*WHAT YOU ARE ASKED TO DO*
Nothing but the lines from the one containing "YOLOv8-seg仍然采用" through the end of the material should be restated, and each exactly.

*SUPPLIED MATERIAL*
· · ·
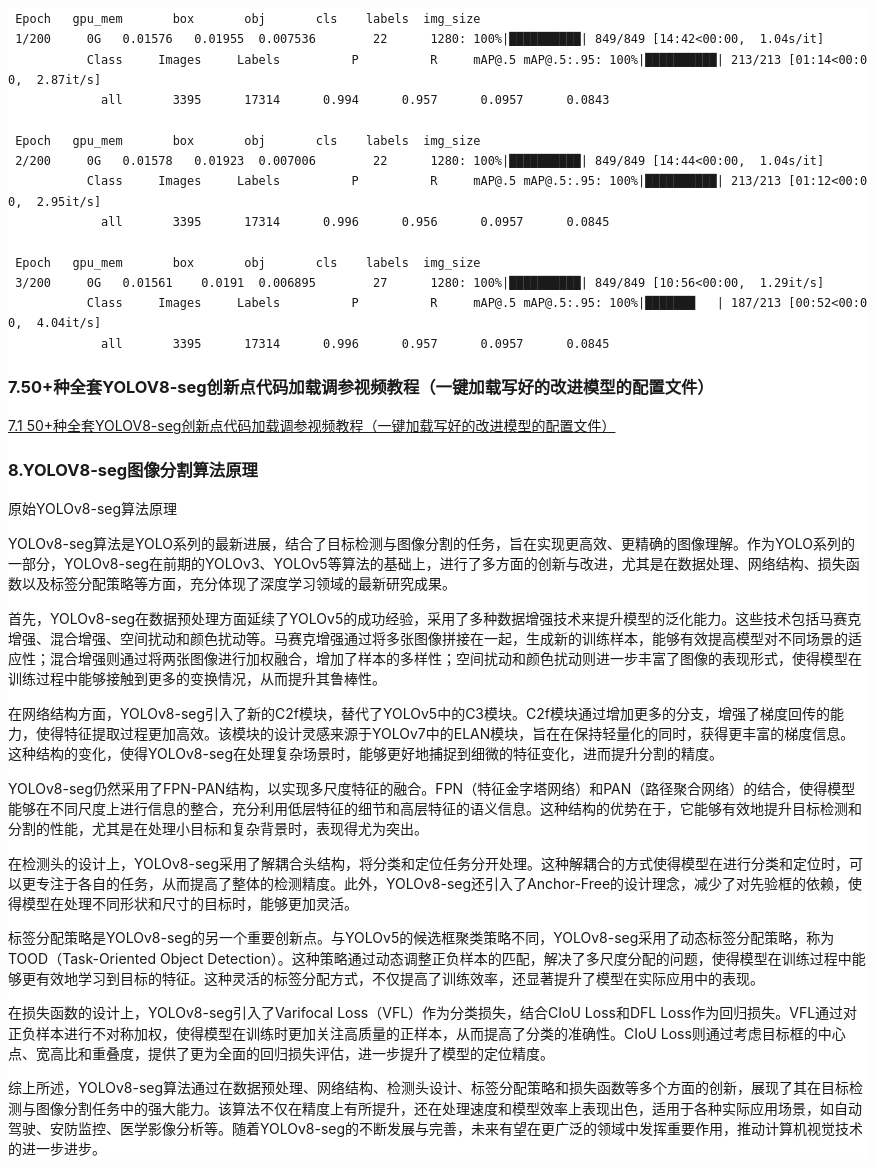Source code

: 
     Epoch   gpu_mem       box       obj       cls    labels  img_size
     1/200     0G   0.01576   0.01955  0.007536        22      1280: 100%|██████████| 849/849 [14:42<00:00,  1.04s/it]
               Class     Images     Labels          P          R     mAP@.5 mAP@.5:.95: 100%|██████████| 213/213 [01:14<00:00,  2.87it/s]
                 all       3395      17314      0.994      0.957      0.0957      0.0843

     Epoch   gpu_mem       box       obj       cls    labels  img_size
     2/200     0G   0.01578   0.01923  0.007006        22      1280: 100%|██████████| 849/849 [14:44<00:00,  1.04s/it]
               Class     Images     Labels          P          R     mAP@.5 mAP@.5:.95: 100%|██████████| 213/213 [01:12<00:00,  2.95it/s]
                 all       3395      17314      0.996      0.956      0.0957      0.0845

     Epoch   gpu_mem       box       obj       cls    labels  img_size
     3/200     0G   0.01561    0.0191  0.006895        27      1280: 100%|██████████| 849/849 [10:56<00:00,  1.29it/s]
               Class     Images     Labels          P          R     mAP@.5 mAP@.5:.95: 100%|███████   | 187/213 [00:52<00:00,  4.04it/s]
                 all       3395      17314      0.996      0.957      0.0957      0.0845




### 7.50+种全套YOLOV8-seg创新点代码加载调参视频教程（一键加载写好的改进模型的配置文件）

[7.1 50+种全套YOLOV8-seg创新点代码加载调参视频教程（一键加载写好的改进模型的配置文件）](https://www.bilibili.com/video/BV1Hw4VePEXv/?vd_source=bc9aec86d164b67a7004b996143742dc)

### 8.YOLOV8-seg图像分割算法原理

原始YOLOv8-seg算法原理

YOLOv8-seg算法是YOLO系列的最新进展，结合了目标检测与图像分割的任务，旨在实现更高效、更精确的图像理解。作为YOLO系列的一部分，YOLOv8-seg在前期的YOLOv3、YOLOv5等算法的基础上，进行了多方面的创新与改进，尤其是在数据处理、网络结构、损失函数以及标签分配策略等方面，充分体现了深度学习领域的最新研究成果。

首先，YOLOv8-seg在数据预处理方面延续了YOLOv5的成功经验，采用了多种数据增强技术来提升模型的泛化能力。这些技术包括马赛克增强、混合增强、空间扰动和颜色扰动等。马赛克增强通过将多张图像拼接在一起，生成新的训练样本，能够有效提高模型对不同场景的适应性；混合增强则通过将两张图像进行加权融合，增加了样本的多样性；空间扰动和颜色扰动则进一步丰富了图像的表现形式，使得模型在训练过程中能够接触到更多的变换情况，从而提升其鲁棒性。

在网络结构方面，YOLOv8-seg引入了新的C2f模块，替代了YOLOv5中的C3模块。C2f模块通过增加更多的分支，增强了梯度回传的能力，使得特征提取过程更加高效。该模块的设计灵感来源于YOLOv7中的ELAN模块，旨在在保持轻量化的同时，获得更丰富的梯度信息。这种结构的变化，使得YOLOv8-seg在处理复杂场景时，能够更好地捕捉到细微的特征变化，进而提升分割的精度。

YOLOv8-seg仍然采用了FPN-PAN结构，以实现多尺度特征的融合。FPN（特征金字塔网络）和PAN（路径聚合网络）的结合，使得模型能够在不同尺度上进行信息的整合，充分利用低层特征的细节和高层特征的语义信息。这种结构的优势在于，它能够有效地提升目标检测和分割的性能，尤其是在处理小目标和复杂背景时，表现得尤为突出。

在检测头的设计上，YOLOv8-seg采用了解耦合头结构，将分类和定位任务分开处理。这种解耦合的方式使得模型在进行分类和定位时，可以更专注于各自的任务，从而提高了整体的检测精度。此外，YOLOv8-seg还引入了Anchor-Free的设计理念，减少了对先验框的依赖，使得模型在处理不同形状和尺寸的目标时，能够更加灵活。

标签分配策略是YOLOv8-seg的另一个重要创新点。与YOLOv5的候选框聚类策略不同，YOLOv8-seg采用了动态标签分配策略，称为TOOD（Task-Oriented Object Detection）。这种策略通过动态调整正负样本的匹配，解决了多尺度分配的问题，使得模型在训练过程中能够更有效地学习到目标的特征。这种灵活的标签分配方式，不仅提高了训练效率，还显著提升了模型在实际应用中的表现。

在损失函数的设计上，YOLOv8-seg引入了Varifocal Loss（VFL）作为分类损失，结合CIoU Loss和DFL Loss作为回归损失。VFL通过对正负样本进行不对称加权，使得模型在训练时更加关注高质量的正样本，从而提高了分类的准确性。CIoU Loss则通过考虑目标框的中心点、宽高比和重叠度，提供了更为全面的回归损失评估，进一步提升了模型的定位精度。

综上所述，YOLOv8-seg算法通过在数据预处理、网络结构、检测头设计、标签分配策略和损失函数等多个方面的创新，展现了其在目标检测与图像分割任务中的强大能力。该算法不仅在精度上有所提升，还在处理速度和模型效率上表现出色，适用于各种实际应用场景，如自动驾驶、安防监控、医学影像分析等。随着YOLOv8-seg的不断发展与完善，未来有望在更广泛的领域中发挥重要作用，推动计算机视觉技术的进一步进步。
· · ·
*SOLUTION TO THIS EXERCISE*
YOLOv8-seg仍然采用了FPN-PAN结构，以实现多尺度特征的融合。FPN（特征金字塔网络）和PAN（路径聚合网络）的结合，使得模型能够在不同尺度上进行信息的整合，充分利用低层特征的细节和高层特征的语义信息。这种结构的优势在于，它能够有效地提升目标检测和分割的性能，尤其是在处理小目标和复杂背景时，表现得尤为突出。

在检测头的设计上，YOLOv8-seg采用了解耦合头结构，将分类和定位任务分开处理。这种解耦合的方式使得模型在进行分类和定位时，可以更专注于各自的任务，从而提高了整体的检测精度。此外，YOLOv8-seg还引入了Anchor-Free的设计理念，减少了对先验框的依赖，使得模型在处理不同形状和尺寸的目标时，能够更加灵活。

标签分配策略是YOLOv8-seg的另一个重要创新点。与YOLOv5的候选框聚类策略不同，YOLOv8-seg采用了动态标签分配策略，称为TOOD（Task-Oriented Object Detection）。这种策略通过动态调整正负样本的匹配，解决了多尺度分配的问题，使得模型在训练过程中能够更有效地学习到目标的特征。这种灵活的标签分配方式，不仅提高了训练效率，还显著提升了模型在实际应用中的表现。

在损失函数的设计上，YOLOv8-seg引入了Varifocal Loss（VFL）作为分类损失，结合CIoU Loss和DFL Loss作为回归损失。VFL通过对正负样本进行不对称加权，使得模型在训练时更加关注高质量的正样本，从而提高了分类的准确性。CIoU Loss则通过考虑目标框的中心点、宽高比和重叠度，提供了更为全面的回归损失评估，进一步提升了模型的定位精度。

综上所述，YOLOv8-seg算法通过在数据预处理、网络结构、检测头设计、标签分配策略和损失函数等多个方面的创新，展现了其在目标检测与图像分割任务中的强大能力。该算法不仅在精度上有所提升，还在处理速度和模型效率上表现出色，适用于各种实际应用场景，如自动驾驶、安防监控、医学影像分析等。随着YOLOv8-seg的不断发展与完善，未来有望在更广泛的领域中发挥重要作用，推动计算机视觉技术的进一步进步。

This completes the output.